Harry BelafonteHarry Belafonte is known worldwide for his accomplishments as a recording artist and concert singer, as an actor and a producer, and for his commitment to human rights.
Belafonte has a long and distinguished campaigning record. He became the entertainment industry's first cultural adviser to the Peace Corps in the early 1960s. He was a leading architect of the civil rights movement. And in l985, he helped bring together 45 top performers to record the song ˜We Are the World", which raised millions of dollars for emergency assistance in Africa. He was appointed a UNICEF Goodwill Ambassador on 4 March l987.
Harry Belafonte was born in Harlem, New York. He later moved to his mother's birthplace, Jamaica, where he discovered the folk music that became his trademark. His third album, Calypso, became the first recording in history to sell more than a million copies. Since then Belafonte's concert tours have broken attendance records worldwide.
American audiences first saw Belafonte on Broadway in John Murray Anderson's Almanac (1953), for which he won a Tony Award. A Hollywood career spanning five decades followed.
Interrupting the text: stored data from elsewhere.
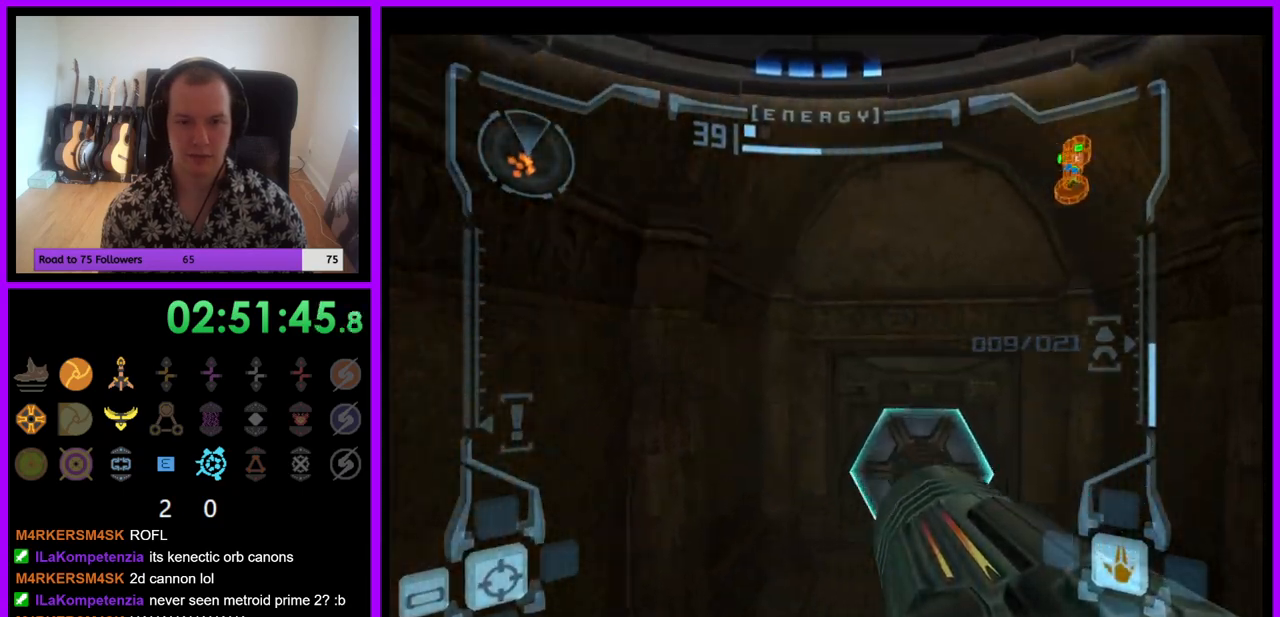
{"buttons": ["L1"], "left_stick": "up", "right_stick": "center", "events": [[133, "L1", "down"], [133, "left_stick", "up"], [200, "A", "down"], [267, "A", "up"]]}
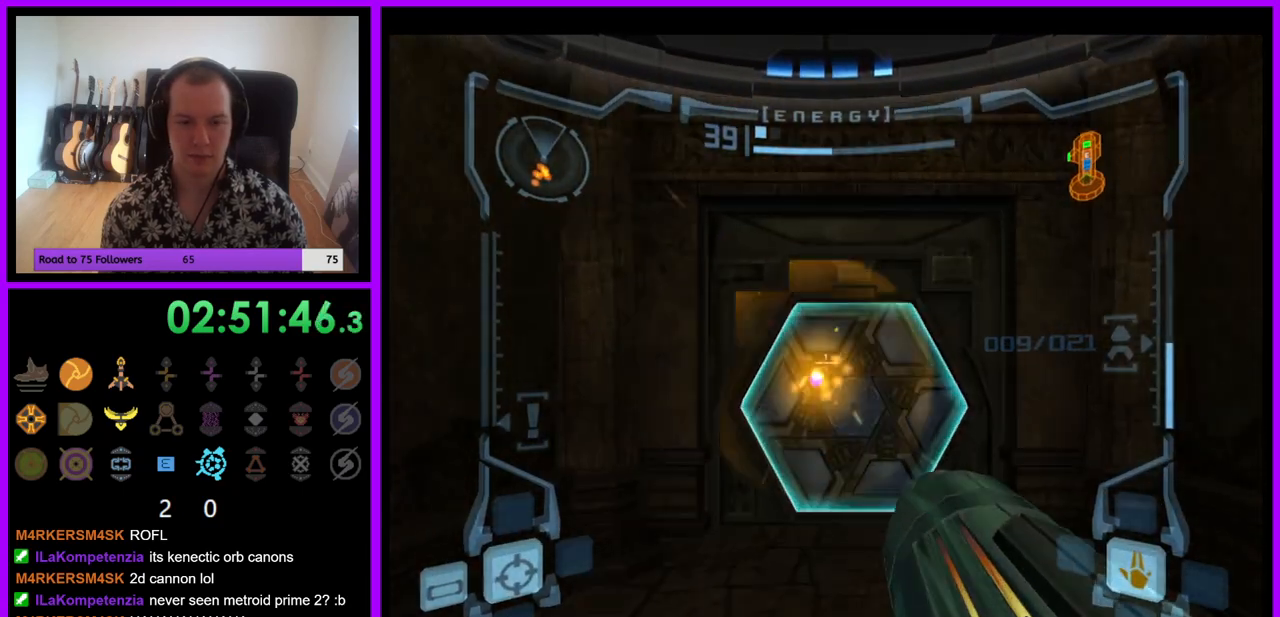
{"buttons": [], "left_stick": "up", "right_stick": "center", "events": [[283, "L1", "up"]]}
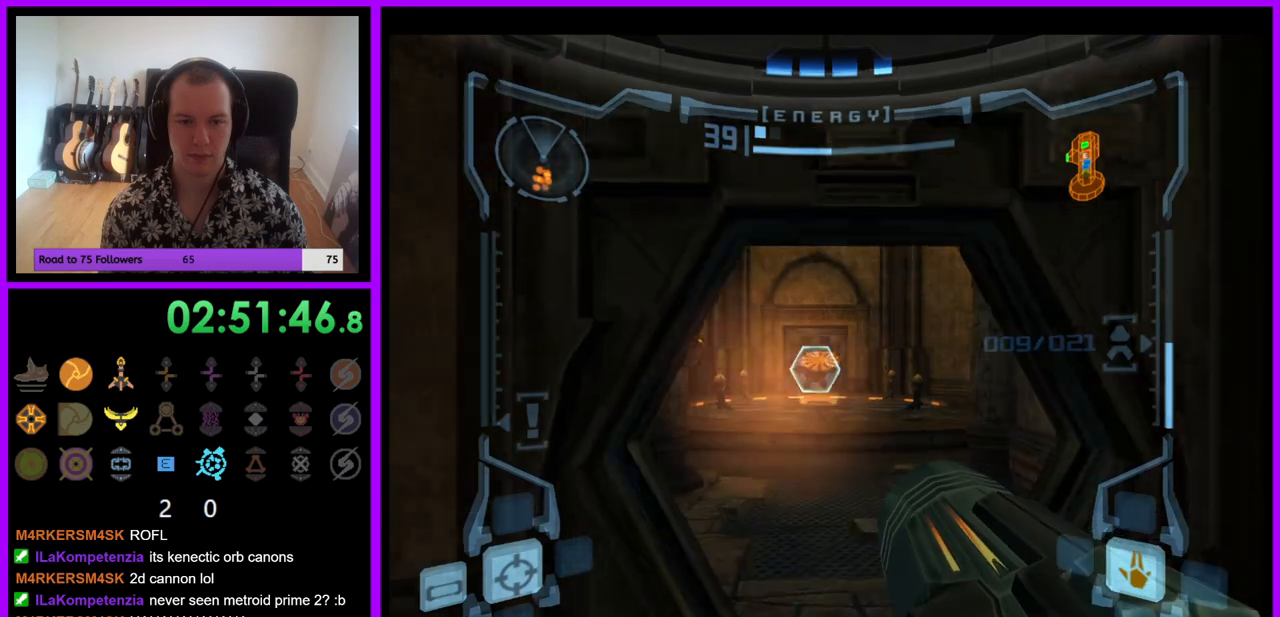
{"buttons": ["L1"], "left_stick": "up", "right_stick": "center", "events": [[283, "L1", "down"]]}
Belafonte was the first African-American man to win an Emmy, for his television music special Tonight with Harry Belafonte (1959), the first of several TV specials he produced.
The United States awarded Belafonte the National Medal of the Arts, one of its highest honours, in 1994. In 2000 he received the Ronald McDonald House Charities' 2000 Award of Excellence in recognition of his humanitarian work. Using the US$100,000 honorarium from this award, Belafonte launched the Harry and Julie Belafonte Fund for HIV/AIDS in sub-Saharan Africa, which is administered by the US Fund for UNICEF.